» **DOCUMENT TEXT**:
Original power supply vent holes in Linksys EG0008

The ventilation holes behind the fan were not exactly what I’d call generously sized. I used my stepped drill bit to enlarge all of the holes that were in line with the fan’s blades.

Enlarged power supply vent holes in Linksys EG0008

After reinstalling the new fan, the overall noise level dropped to 54dB, a slight improvement over the first installation of the new fan and a considerable improvement over the original equipment.

I reassembled the switch and swapped it into service in my office, and it seems to be about as loud as the Cisco was. Interestingly, the pitch of the noise is a little different, so I notice it each time I step in the doorway. I’ll get used to it soon enough.

Closing Thoughts

In retrospect, since both the original and replacement 40mm fans measured about 58dB when mounted in the case before enlarging the vent holes, I could probably put the original fan back in and have approximately the same sound level improvement.

I’d like to find a quieter fan, though. I know there’s a whole market for PC case mods with really, really quiet fans. I’ll ask around and see whether anyone I know has a tested source. So rather than go back in to reinstall the original fan, I’ll hold out for a yet-quieter replacement.

» **ASSIGNED TASK 1**: Rewrite the switch fan text from "Closing Thoughts" to "sound level improvement.", renaming "40mm fans" as "small fans".
» **ASSIGNED TASK 2**: Continue the switch fan text, starting after its final sentence.
The data have no connection to the switch fan text.

» **EXCERPTED RECORDS**:
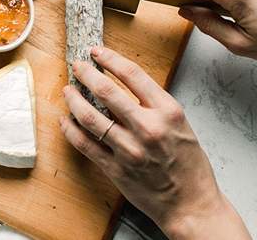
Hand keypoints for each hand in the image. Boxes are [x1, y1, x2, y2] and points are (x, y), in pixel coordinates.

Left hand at [60, 47, 250, 239]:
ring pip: (90, 117)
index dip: (110, 59)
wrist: (191, 203)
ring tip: (67, 90)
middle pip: (106, 92)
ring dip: (74, 100)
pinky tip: (65, 120)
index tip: (97, 52)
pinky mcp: (115, 169)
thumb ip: (154, 104)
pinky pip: (85, 144)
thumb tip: (123, 83)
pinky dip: (70, 129)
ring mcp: (129, 150)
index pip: (132, 74)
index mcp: (167, 112)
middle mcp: (148, 128)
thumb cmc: (188, 164)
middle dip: (86, 74)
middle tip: (77, 66)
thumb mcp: (181, 124)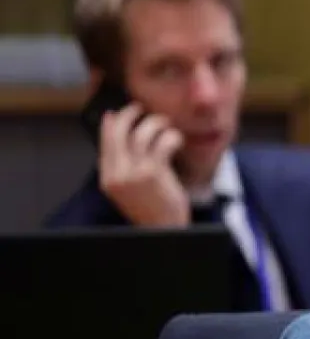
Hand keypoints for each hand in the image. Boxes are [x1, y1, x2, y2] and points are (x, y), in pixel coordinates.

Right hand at [97, 104, 188, 226]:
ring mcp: (135, 173)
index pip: (104, 143)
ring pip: (141, 135)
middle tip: (140, 108)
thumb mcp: (129, 190)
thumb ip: (123, 168)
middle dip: (129, 115)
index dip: (110, 125)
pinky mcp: (155, 173)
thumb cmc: (152, 208)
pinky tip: (176, 138)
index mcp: (108, 179)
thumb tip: (124, 140)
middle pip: (119, 133)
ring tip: (164, 123)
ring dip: (155, 123)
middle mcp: (118, 175)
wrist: (164, 230)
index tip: (115, 113)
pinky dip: (171, 136)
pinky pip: (162, 143)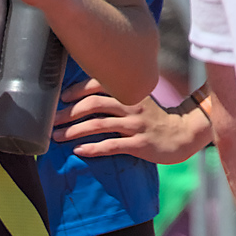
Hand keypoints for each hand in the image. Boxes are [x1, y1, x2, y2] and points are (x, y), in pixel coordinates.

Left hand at [51, 78, 211, 163]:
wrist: (183, 135)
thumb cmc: (155, 118)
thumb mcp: (139, 99)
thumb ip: (119, 94)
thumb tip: (88, 94)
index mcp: (130, 91)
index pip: (99, 84)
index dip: (77, 90)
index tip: (62, 98)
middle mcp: (131, 105)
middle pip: (93, 104)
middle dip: (68, 112)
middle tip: (52, 121)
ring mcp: (135, 125)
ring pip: (98, 125)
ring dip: (73, 131)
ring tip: (57, 137)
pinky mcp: (139, 144)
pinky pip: (111, 146)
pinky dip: (92, 148)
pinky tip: (77, 151)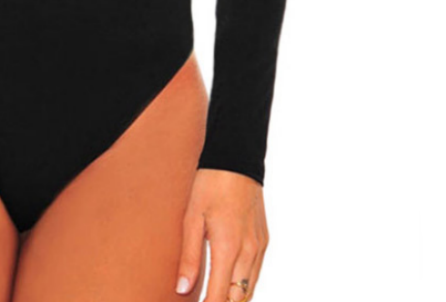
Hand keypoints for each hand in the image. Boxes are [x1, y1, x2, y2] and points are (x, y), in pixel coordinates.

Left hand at [175, 168, 268, 300]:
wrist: (236, 158)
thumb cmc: (210, 183)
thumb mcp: (191, 217)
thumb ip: (188, 256)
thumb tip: (182, 289)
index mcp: (229, 248)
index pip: (220, 297)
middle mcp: (249, 252)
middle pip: (239, 300)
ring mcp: (260, 247)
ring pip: (250, 290)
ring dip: (233, 299)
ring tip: (214, 297)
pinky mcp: (263, 240)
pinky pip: (255, 273)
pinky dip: (243, 285)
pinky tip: (228, 284)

» **FINAL ANSWER 1**:
Closing Thoughts

In retrospect, since both the original and replacement small fans measured about 58dB when mounted in the case before enlarging the vent holes, I could probably put the original fan back in and have approximately the same sound level improvement.

» **FINAL ANSWER 2**:
Footnote

* Yes, I know the Cisco 1924 is a 10M switch. My 1924s have two 100M ports commonly used as uplinks; so at each end, one of the ports is the uplink and the other connects to the fast computer. The DSL firewall only gets a 10M port, which is faster than its WAN side anyway.

Current Project Prototype Almost Done

Thursday, July 12th, 2007

FreePCB

Board layout is done, board is cut to size, drill files are converted to DanCAM format to drill at Joel’s house. I’ll print and iron on the etch resist after drilling. I’m going to try ironing on top-side “silk screen” like Cort’s been doing.

I drew the schematic in free EAGLE, but the board was too big to layout, so exported the netlist and imported to FreePCB. Substantially updated my eagle2pads netlist conversion utility, which I’ll be re-posting soon.

The FreePCB layout is so pretty, I just had to post it tonight.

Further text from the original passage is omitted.